Depending upon how the television company came across your photo, they may have no idea whether you are a professional who expects to receive good money for your work, an amateur who lucked into a really nice photo and would be delighted just to see his work on television, or something in-between. Further, while it's possible that your photo was uniquely suitable for their intended usage, it's also possible that they might have a stock library with a pre-paid license that contains a photo which they could use, but that an employee of the station happened to see your photo and thought it was better.
If the television company had a library photo they could use, but a better photo was available from someone who would be happy just to see it on television (possibly with "Photo courtesy of XXX YYY" in the corner), use of the better photo would represent a win-win both for the company and for the photographer. I would think that seeking to license the photo for $1 may come across less well than seeking to license in exchange for an on-screen photo credit and then, if the offer is accepted, arrange for a $1 payment "because legal insists upon it". Even people who would be happy to volunteer something for free may be insulted by what's seen as a low-ball purchase offer, so delaying the notion of payment until the offer is accepted would seem like a good idea.
With regard to budget, it's possible that the station's "budget" for the photo was already spent on a pre-paid stock image license; the maximum amount that can be spent on an alternate image may depend more upon the corporate environment than upon the value of the photo in question. Many corporations allow lower-level employees the authority to make small purchases at their own discretion, but require higher-level approval for larger purchases. If higher management would balk at the idea of paying anything for a photo to fill a spot where it could use a photo that's already paid for, the maximum payment the company could offer would be limited to the lower-level employee's discretionary spending authority.
In short, I wouldn't interpret the $1 or $50 offers as insults, nor an effort at the company to "cheap out" on background artwork, but would more likely represent a situation where the company had a licensed library of background art available, but would prefer when possible to give other photographers who would like to have their work shown on television a chance to achieve that. Based on what you've written, I see no reason you should feel insulted by the offer. Instead, you should recognize that when a potential buyer to values something far less than a potential seller, that doesn't doesn't imply that the buyer or seller is "wrong"; it merely means that buyer and seller are not a good match for each other. It's entirely possible that the buyer might find someone else who would supply something even more suitable to the buyer's needs at a lower price, and that the seller might a buyer who would be happy to pay even more than the seller had been asking.

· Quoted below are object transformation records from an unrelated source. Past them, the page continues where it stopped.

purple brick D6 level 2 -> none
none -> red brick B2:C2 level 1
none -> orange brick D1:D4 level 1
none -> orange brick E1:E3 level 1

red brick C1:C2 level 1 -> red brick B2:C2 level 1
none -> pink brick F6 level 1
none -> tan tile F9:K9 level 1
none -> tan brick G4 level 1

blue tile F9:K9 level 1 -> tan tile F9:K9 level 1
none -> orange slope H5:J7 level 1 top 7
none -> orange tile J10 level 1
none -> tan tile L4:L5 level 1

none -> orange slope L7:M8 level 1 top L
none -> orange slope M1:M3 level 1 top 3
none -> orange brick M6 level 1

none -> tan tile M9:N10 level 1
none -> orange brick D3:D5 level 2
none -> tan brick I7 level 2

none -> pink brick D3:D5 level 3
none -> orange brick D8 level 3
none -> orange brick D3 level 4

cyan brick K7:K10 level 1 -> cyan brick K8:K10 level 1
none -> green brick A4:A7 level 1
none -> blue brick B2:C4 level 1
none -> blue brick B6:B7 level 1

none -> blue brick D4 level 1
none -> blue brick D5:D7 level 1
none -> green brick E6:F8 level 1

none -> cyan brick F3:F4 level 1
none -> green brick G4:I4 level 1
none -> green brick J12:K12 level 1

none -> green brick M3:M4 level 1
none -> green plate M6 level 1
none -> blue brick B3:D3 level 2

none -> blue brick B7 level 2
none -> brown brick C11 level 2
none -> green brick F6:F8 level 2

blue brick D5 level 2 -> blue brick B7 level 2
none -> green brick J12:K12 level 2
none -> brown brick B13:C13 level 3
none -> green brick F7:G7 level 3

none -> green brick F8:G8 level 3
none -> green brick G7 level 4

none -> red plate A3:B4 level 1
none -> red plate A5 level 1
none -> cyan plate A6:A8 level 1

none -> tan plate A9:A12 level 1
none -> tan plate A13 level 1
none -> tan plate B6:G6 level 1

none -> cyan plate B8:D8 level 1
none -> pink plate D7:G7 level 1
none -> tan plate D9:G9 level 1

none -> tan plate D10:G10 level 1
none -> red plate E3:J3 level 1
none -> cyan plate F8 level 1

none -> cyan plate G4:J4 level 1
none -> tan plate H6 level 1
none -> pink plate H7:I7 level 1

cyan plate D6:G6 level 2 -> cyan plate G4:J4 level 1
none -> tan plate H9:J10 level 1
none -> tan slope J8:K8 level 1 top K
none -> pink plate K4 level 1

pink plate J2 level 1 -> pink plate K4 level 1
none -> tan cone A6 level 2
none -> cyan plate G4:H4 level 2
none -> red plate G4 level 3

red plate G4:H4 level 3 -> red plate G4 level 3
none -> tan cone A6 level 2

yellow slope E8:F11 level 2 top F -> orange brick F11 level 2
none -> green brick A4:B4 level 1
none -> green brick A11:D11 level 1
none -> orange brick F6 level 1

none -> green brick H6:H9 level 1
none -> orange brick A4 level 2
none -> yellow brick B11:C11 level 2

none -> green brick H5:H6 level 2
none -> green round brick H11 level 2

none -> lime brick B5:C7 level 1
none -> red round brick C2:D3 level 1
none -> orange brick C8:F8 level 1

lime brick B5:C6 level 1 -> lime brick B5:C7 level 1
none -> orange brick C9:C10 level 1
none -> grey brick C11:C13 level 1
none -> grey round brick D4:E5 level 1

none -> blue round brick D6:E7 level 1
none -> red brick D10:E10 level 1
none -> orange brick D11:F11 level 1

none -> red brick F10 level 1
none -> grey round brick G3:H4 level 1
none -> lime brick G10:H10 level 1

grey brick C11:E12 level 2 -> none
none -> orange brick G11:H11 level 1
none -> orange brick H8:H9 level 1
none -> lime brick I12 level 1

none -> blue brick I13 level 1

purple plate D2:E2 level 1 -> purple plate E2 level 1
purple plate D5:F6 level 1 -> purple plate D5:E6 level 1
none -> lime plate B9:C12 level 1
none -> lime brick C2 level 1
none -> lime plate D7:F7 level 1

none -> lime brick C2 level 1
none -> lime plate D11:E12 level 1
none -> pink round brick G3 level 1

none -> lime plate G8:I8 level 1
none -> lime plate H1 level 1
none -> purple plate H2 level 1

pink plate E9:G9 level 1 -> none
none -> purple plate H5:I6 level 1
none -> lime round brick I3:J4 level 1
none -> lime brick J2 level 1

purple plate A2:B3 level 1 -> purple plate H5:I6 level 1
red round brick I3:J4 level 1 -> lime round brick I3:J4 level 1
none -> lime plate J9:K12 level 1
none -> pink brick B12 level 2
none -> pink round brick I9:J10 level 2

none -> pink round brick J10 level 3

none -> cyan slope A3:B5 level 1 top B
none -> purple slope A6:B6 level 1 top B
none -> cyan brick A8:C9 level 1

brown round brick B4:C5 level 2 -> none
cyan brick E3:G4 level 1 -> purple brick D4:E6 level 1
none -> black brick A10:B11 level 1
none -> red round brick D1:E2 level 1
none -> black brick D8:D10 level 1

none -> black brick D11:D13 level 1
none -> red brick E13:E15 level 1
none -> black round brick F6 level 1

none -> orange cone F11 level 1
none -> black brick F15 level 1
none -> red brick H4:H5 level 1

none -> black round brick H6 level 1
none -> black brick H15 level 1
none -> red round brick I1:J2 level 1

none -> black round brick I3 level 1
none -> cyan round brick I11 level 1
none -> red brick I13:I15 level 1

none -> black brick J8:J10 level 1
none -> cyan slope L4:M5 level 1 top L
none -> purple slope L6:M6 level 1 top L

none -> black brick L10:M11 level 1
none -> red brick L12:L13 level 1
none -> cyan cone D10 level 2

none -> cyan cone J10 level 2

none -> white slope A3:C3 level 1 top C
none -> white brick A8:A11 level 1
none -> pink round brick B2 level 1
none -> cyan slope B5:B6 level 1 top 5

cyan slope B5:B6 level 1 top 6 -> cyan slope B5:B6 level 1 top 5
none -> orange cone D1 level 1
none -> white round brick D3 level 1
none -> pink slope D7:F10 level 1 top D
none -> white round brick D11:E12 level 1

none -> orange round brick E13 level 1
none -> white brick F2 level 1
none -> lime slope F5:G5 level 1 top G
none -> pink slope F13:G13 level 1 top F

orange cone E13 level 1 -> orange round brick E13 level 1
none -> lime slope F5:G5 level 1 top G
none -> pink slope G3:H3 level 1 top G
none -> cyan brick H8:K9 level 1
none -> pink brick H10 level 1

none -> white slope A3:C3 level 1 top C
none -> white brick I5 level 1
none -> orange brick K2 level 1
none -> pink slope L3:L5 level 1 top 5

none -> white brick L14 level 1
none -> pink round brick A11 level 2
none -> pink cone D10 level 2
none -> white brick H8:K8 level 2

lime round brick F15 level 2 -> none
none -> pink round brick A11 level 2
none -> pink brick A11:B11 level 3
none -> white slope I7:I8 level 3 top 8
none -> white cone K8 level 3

Note also that while the market for professionally-taken pictures might be slightly diluted when a amateurs who luck into the perfect combination of lighting and composition give his work away for practically nothing, there may not be any realistic way for amateurs who luck into such pictures to receive for them anything near what they could receive on the professional-photography market. People who are looking for pictures that would be worth $5,000 are apt to spend more of their time looking at pictures in that price range than at pictures which could be had for almost nothing. If improvements in image searching tools make it easier for unusually-good pictures by amateurs to get noticed by people willing to spend real money, then the market could be diluted by amateurs who were still willing to give away pictures for free, but the improved level of notice would make it easier for amateurs to demand more money.
PS--if you don't want to receive purchase or licensing offers below a certain amount, you could include such a statement on your on-line pictures. If you watermark your pictures with a notice: "Licensing offers below $250 will not be considered", then people who might have sought to license them for less than that can avoid wasting their time and yours.